Die wichtigsten Aufgaben der Erstbetreuer sind:
  • schnellstmögliche Kontaktaufnahme mit den Betroffenen
  • Anforderung ärztlicher Hilfe bei Bedarf
  • Gewährleisten von emotionalem Beistand (z. B. beruhigen)
  • Abschirmung gegenüber Einwirkungen von außen (z. B. Polizei, Passanten, Journalisten)
  • Begleitung zum Arzt oder Betriebsarzt
  • in Absprache mit den Betroffenen: Information Angehöriger
  • Aufklärung über betriebliche Vorgehensweise
  • Begleitung in das private Umfeld (Familie, Freunde …)
Die Erstbetreuung kann intern oder als externe Dienstleistung sichergestellt werden.
Die folgende Gegenüberstellung liefert Ihnen eine Entscheidungshilfe für eine inner- oder außerbetriebliche Erstbetreuung.

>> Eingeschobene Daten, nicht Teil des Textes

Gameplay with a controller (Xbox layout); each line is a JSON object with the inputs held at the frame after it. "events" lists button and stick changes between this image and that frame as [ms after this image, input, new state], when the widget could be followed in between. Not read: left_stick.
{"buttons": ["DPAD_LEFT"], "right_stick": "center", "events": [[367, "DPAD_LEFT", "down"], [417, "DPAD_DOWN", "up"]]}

Entscheidend für die Auswahl sind:
  • die Anzahl Ihrer Beschäftigten, die als Erstbetreuer in Frage kommen
  • die Möglichkeiten, eine Betreuung während der gesamten Betriebszeit sicherzustellen
  • die Häufigkeit traumatischer Ereignisse
  • die Erreichbarkeit der Unfallstelle mit eigenen Erstbetreuern
Wenn Sie sich für innerbetriebliche Erstbetreuung entscheiden, berücksichtigen Sie, dass die Erstbetreuer:
  • während der Betriebszeiten jederzeit erreichbar sind
  • zeitnah am Unfallort sein können
  • vom eigenen Arbeitsplatz abkömmlich sind
  • eine Aus- und Fortbildung erhalten müssen
Informationen zur Aus- und Fortbildung sowie zur Qualifizierung der Ausbildenden erhalten Sie von Ihrer Berufsgenossenschaft oder Unfallkasse.